Some interesting concepts are articulated in these cases and may be useful in your case too:
- When a stepparent or parent with custody fails to cooperate with the natural father’s attempts to visit and communicate with the child, then the father may demonstrate “just cause” for failing to visit or communicate with the child for purposes of the statute governing intra-family adoption. In re Puckett, 137 So.3d 1264 (La.App. 2 Cir. 4/17/14).
- A parent’s incarceration is not just cause for failing to pay child support or communicate with the child, as would preclude intra-family adoption without such parent’s consent.

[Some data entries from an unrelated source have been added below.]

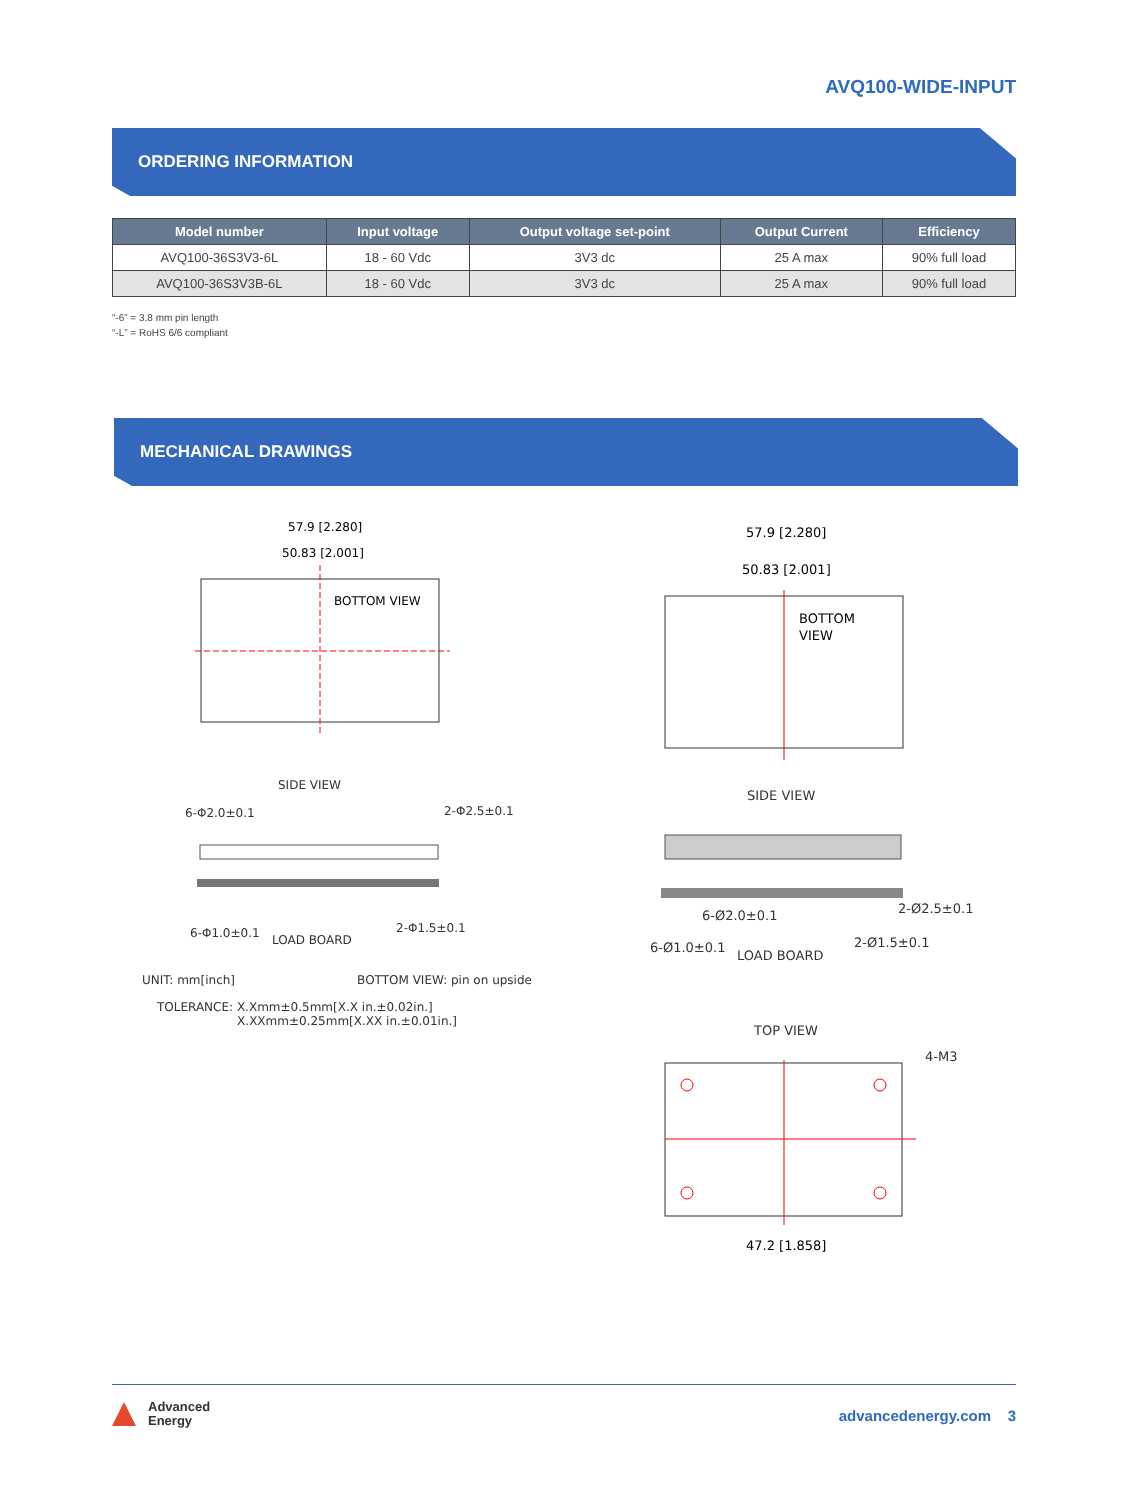AVQ100-WIDE-INPUT
ORDERING INFORMATION
| Model number | Input voltage | Output voltage set-point | Output Current | Efficiency |
| --- | --- | --- | --- | --- |
| AVQ100-36S3V3-6L | 18 - 60 Vdc | 3V3 dc | 25 A max | 90% full load |
| AVQ100-36S3V3B-6L | 18 - 60 Vdc | 3V3 dc | 25 A max | 90% full load |
“-6” = 3.8 mm pin length
“-L” = RoHS 6/6 compliant
MECHANICAL DRAWINGS
57.9 [2.280]
50.83 [2.001]
BOTTOM VIEW
SIDE VIEW
6-Φ2.0±0.1 2-Φ2.5±0.1
6-Φ1.0±0.1 LOAD BOARD
2-Φ1.5±0.1
UNIT: mm[inch] BOTTOM VIEW: pin on upside
TOLERANCE: X.Xmm±0.5mm[X.X in.±0.02in.]
X.XXmm±0.25mm[X.XX in.±0.01in.]
57.9 [2.280]
50.83 [2.001]
BOTTOM
VIEW
SIDE VIEW
6-Ø2.0±0.1 2-Ø2.5±0.1
6-Ø1.0±0.1
LOAD BOARD
2-Ø1.5±0.1
TOP VIEW
4-M3
47.2 [1.858]
Advanced
Energy
advancedenergy.com 3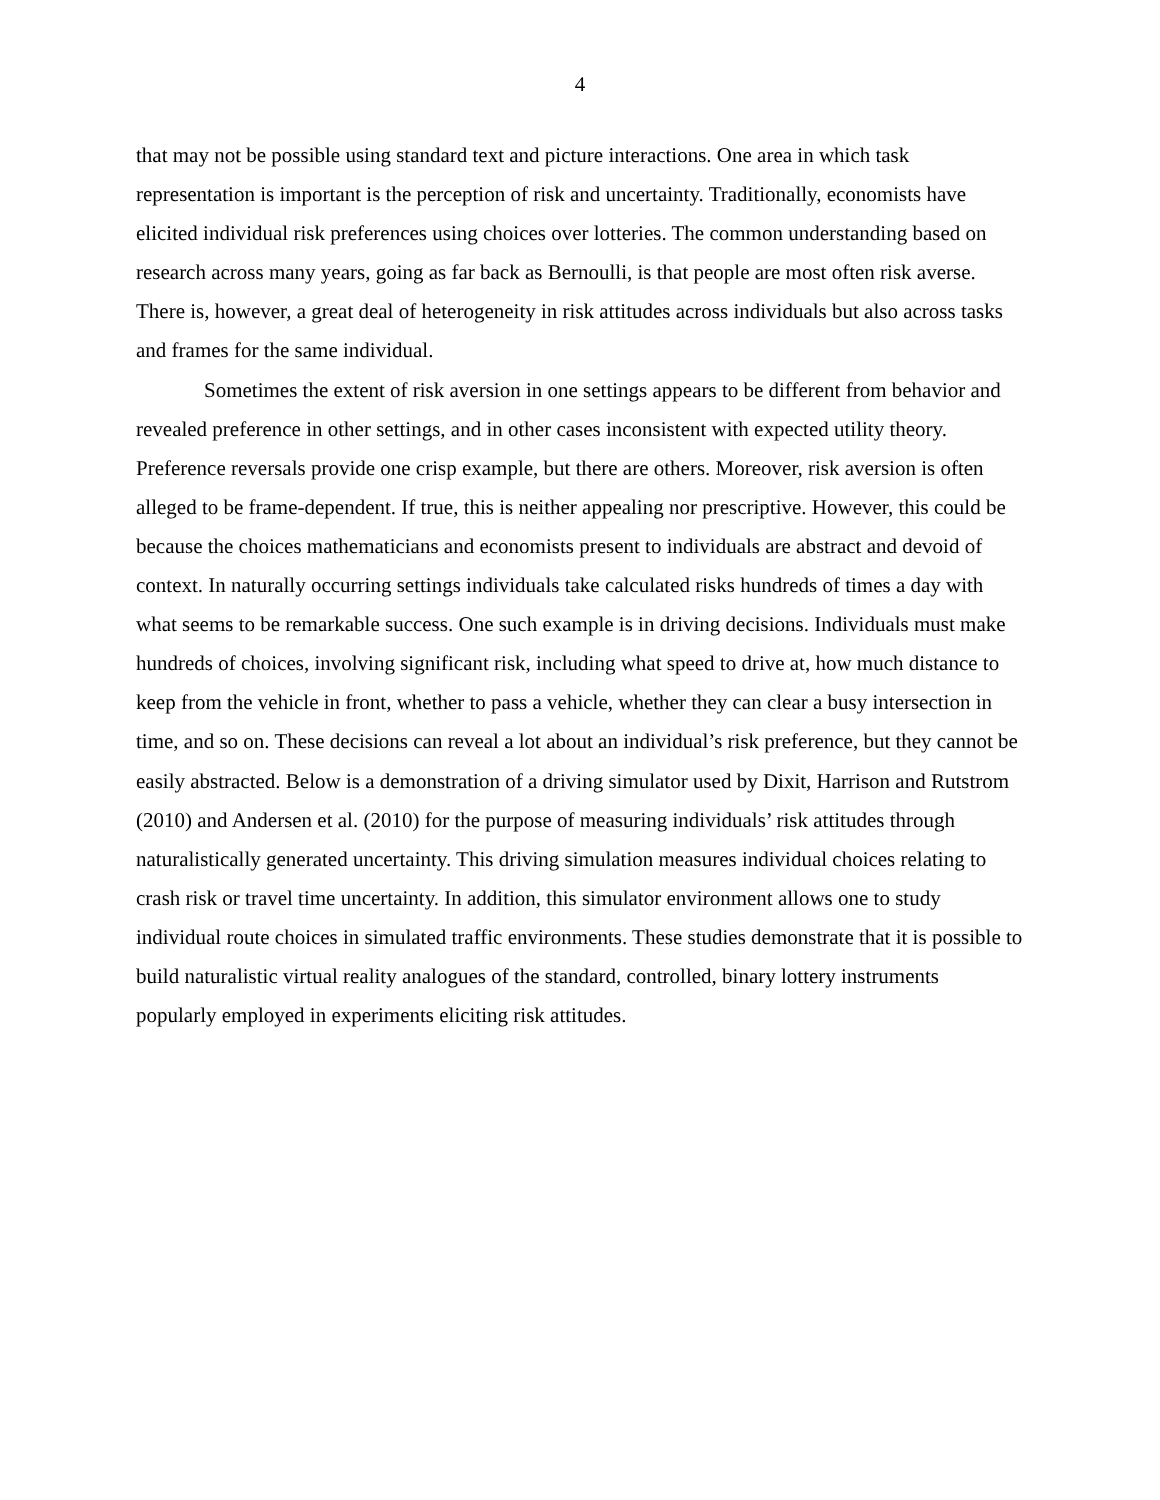4
that may not be possible using standard text and picture interactions. One area in which task representation is important is the perception of risk and uncertainty. Traditionally, economists have elicited individual risk preferences using choices over lotteries. The common understanding based on research across many years, going as far back as Bernoulli, is that people are most often risk averse. There is, however, a great deal of heterogeneity in risk attitudes across individuals but also across tasks and frames for the same individual.
Sometimes the extent of risk aversion in one settings appears to be different from behavior and revealed preference in other settings, and in other cases inconsistent with expected utility theory. Preference reversals provide one crisp example, but there are others. Moreover, risk aversion is often alleged to be frame-dependent. If true, this is neither appealing nor prescriptive. However, this could be because the choices mathematicians and economists present to individuals are abstract and devoid of context. In naturally occurring settings individuals take calculated risks hundreds of times a day with what seems to be remarkable success. One such example is in driving decisions. Individuals must make hundreds of choices, involving significant risk, including what speed to drive at, how much distance to keep from the vehicle in front, whether to pass a vehicle, whether they can clear a busy intersection in time, and so on. These decisions can reveal a lot about an individual’s risk preference, but they cannot be easily abstracted. Below is a demonstration of a driving simulator used by Dixit, Harrison and Rutstrom (2010) and Andersen et al. (2010) for the purpose of measuring individuals’ risk attitudes through naturalistically generated uncertainty. This driving simulation measures individual choices relating to crash risk or travel time uncertainty. In addition, this simulator environment allows one to study individual route choices in simulated traffic environments. These studies demonstrate that it is possible to build naturalistic virtual reality analogues of the standard, controlled, binary lottery instruments popularly employed in experiments eliciting risk attitudes.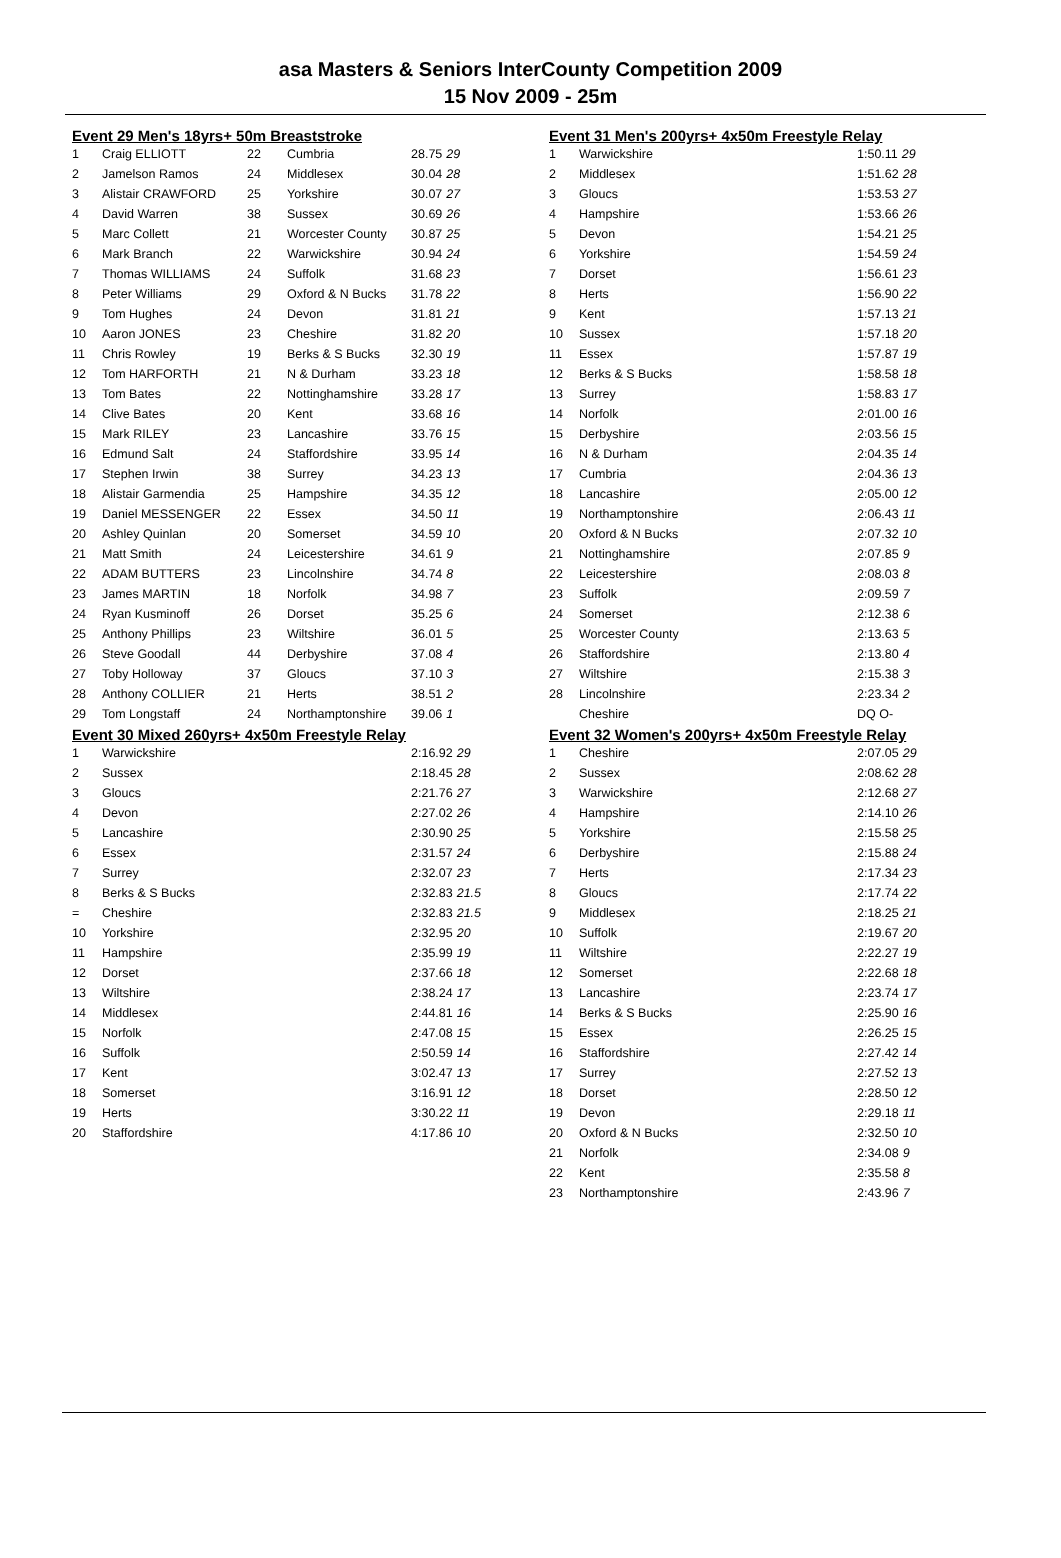asa Masters & Seniors InterCounty Competition 2009
15 Nov 2009 - 25m
Event 29 Men's 18yrs+ 50m Breaststroke
| 1 | Craig ELLIOTT | 22 | Cumbria | 28.75 29 |
| 2 | Jamelson Ramos | 24 | Middlesex | 30.04 28 |
| 3 | Alistair CRAWFORD | 25 | Yorkshire | 30.07 27 |
| 4 | David Warren | 38 | Sussex | 30.69 26 |
| 5 | Marc Collett | 21 | Worcester County | 30.87 25 |
| 6 | Mark Branch | 22 | Warwickshire | 30.94 24 |
| 7 | Thomas WILLIAMS | 24 | Suffolk | 31.68 23 |
| 8 | Peter Williams | 29 | Oxford & N Bucks | 31.78 22 |
| 9 | Tom Hughes | 24 | Devon | 31.81 21 |
| 10 | Aaron JONES | 23 | Cheshire | 31.82 20 |
| 11 | Chris Rowley | 19 | Berks & S Bucks | 32.30 19 |
| 12 | Tom HARFORTH | 21 | N & Durham | 33.23 18 |
| 13 | Tom Bates | 22 | Nottinghamshire | 33.28 17 |
| 14 | Clive Bates | 20 | Kent | 33.68 16 |
| 15 | Mark RILEY | 23 | Lancashire | 33.76 15 |
| 16 | Edmund Salt | 24 | Staffordshire | 33.95 14 |
| 17 | Stephen Irwin | 38 | Surrey | 34.23 13 |
| 18 | Alistair Garmendia | 25 | Hampshire | 34.35 12 |
| 19 | Daniel MESSENGER | 22 | Essex | 34.50 11 |
| 20 | Ashley Quinlan | 20 | Somerset | 34.59 10 |
| 21 | Matt Smith | 24 | Leicestershire | 34.61 9 |
| 22 | ADAM BUTTERS | 23 | Lincolnshire | 34.74 8 |
| 23 | James MARTIN | 18 | Norfolk | 34.98 7 |
| 24 | Ryan Kusminoff | 26 | Dorset | 35.25 6 |
| 25 | Anthony Phillips | 23 | Wiltshire | 36.01 5 |
| 26 | Steve Goodall | 44 | Derbyshire | 37.08 4 |
| 27 | Toby Holloway | 37 | Gloucs | 37.10 3 |
| 28 | Anthony COLLIER | 21 | Herts | 38.51 2 |
| 29 | Tom Longstaff | 24 | Northamptonshire | 39.06 1 |
Event 30 Mixed 260yrs+ 4x50m Freestyle Relay
| 1 | Warwickshire | 2:16.92 29 |
| 2 | Sussex | 2:18.45 28 |
| 3 | Gloucs | 2:21.76 27 |
| 4 | Devon | 2:27.02 26 |
| 5 | Lancashire | 2:30.90 25 |
| 6 | Essex | 2:31.57 24 |
| 7 | Surrey | 2:32.07 23 |
| 8 | Berks & S Bucks | 2:32.83 21.5 |
| = | Cheshire | 2:32.83 21.5 |
| 10 | Yorkshire | 2:32.95 20 |
| 11 | Hampshire | 2:35.99 19 |
| 12 | Dorset | 2:37.66 18 |
| 13 | Wiltshire | 2:38.24 17 |
| 14 | Middlesex | 2:44.81 16 |
| 15 | Norfolk | 2:47.08 15 |
| 16 | Suffolk | 2:50.59 14 |
| 17 | Kent | 3:02.47 13 |
| 18 | Somerset | 3:16.91 12 |
| 19 | Herts | 3:30.22 11 |
| 20 | Staffordshire | 4:17.86 10 |
Event 31 Men's 200yrs+ 4x50m Freestyle Relay
| 1 | Warwickshire | 1:50.11 29 |
| 2 | Middlesex | 1:51.62 28 |
| 3 | Gloucs | 1:53.53 27 |
| 4 | Hampshire | 1:53.66 26 |
| 5 | Devon | 1:54.21 25 |
| 6 | Yorkshire | 1:54.59 24 |
| 7 | Dorset | 1:56.61 23 |
| 8 | Herts | 1:56.90 22 |
| 9 | Kent | 1:57.13 21 |
| 10 | Sussex | 1:57.18 20 |
| 11 | Essex | 1:57.87 19 |
| 12 | Berks & S Bucks | 1:58.58 18 |
| 13 | Surrey | 1:58.83 17 |
| 14 | Norfolk | 2:01.00 16 |
| 15 | Derbyshire | 2:03.56 15 |
| 16 | N & Durham | 2:04.35 14 |
| 17 | Cumbria | 2:04.36 13 |
| 18 | Lancashire | 2:05.00 12 |
| 19 | Northamptonshire | 2:06.43 11 |
| 20 | Oxford & N Bucks | 2:07.32 10 |
| 21 | Nottinghamshire | 2:07.85 9 |
| 22 | Leicestershire | 2:08.03 8 |
| 23 | Suffolk | 2:09.59 7 |
| 24 | Somerset | 2:12.38 6 |
| 25 | Worcester County | 2:13.63 5 |
| 26 | Staffordshire | 2:13.80 4 |
| 27 | Wiltshire | 2:15.38 3 |
| 28 | Lincolnshire | 2:23.34 2 |
| | Cheshire | DQ O- |
Event 32 Women's 200yrs+ 4x50m Freestyle Relay
| 1 | Cheshire | 2:07.05 29 |
| 2 | Sussex | 2:08.62 28 |
| 3 | Warwickshire | 2:12.68 27 |
| 4 | Hampshire | 2:14.10 26 |
| 5 | Yorkshire | 2:15.58 25 |
| 6 | Derbyshire | 2:15.88 24 |
| 7 | Herts | 2:17.34 23 |
| 8 | Gloucs | 2:17.74 22 |
| 9 | Middlesex | 2:18.25 21 |
| 10 | Suffolk | 2:19.67 20 |
| 11 | Wiltshire | 2:22.27 19 |
| 12 | Somerset | 2:22.68 18 |
| 13 | Lancashire | 2:23.74 17 |
| 14 | Berks & S Bucks | 2:25.90 16 |
| 15 | Essex | 2:26.25 15 |
| 16 | Staffordshire | 2:27.42 14 |
| 17 | Surrey | 2:27.52 13 |
| 18 | Dorset | 2:28.50 12 |
| 19 | Devon | 2:29.18 11 |
| 20 | Oxford & N Bucks | 2:32.50 10 |
| 21 | Norfolk | 2:34.08 9 |
| 22 | Kent | 2:35.58 8 |
| 23 | Northamptonshire | 2:43.96 7 |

In re Fleming, 817 So.2d 371 (La.App. 5 Cir. 4/30/02).
- Imprisonment of natural father was insufficient justification for natural father’s failure to support and communicate with his child, and natural father’s consent was not necessary for child’s adoption by stepfather. In re Adoption of Broussard, 469 So.2d 454 (La.App. 3 Cir. 1985).
- Party petitioning court for adoption carries burden of proving that parent’s consent is not required under law by clear and convincing evidence; once prima facie case is proven, burden of proof shifts to non-consenting parent to show that his failure to visit children or to comply with child support order was due to factors beyond his control. La. Ch.C. art. 1245; In re R.A.L., 323 So. 3d 1006 (La. App. 2 Cir. 7/14/21).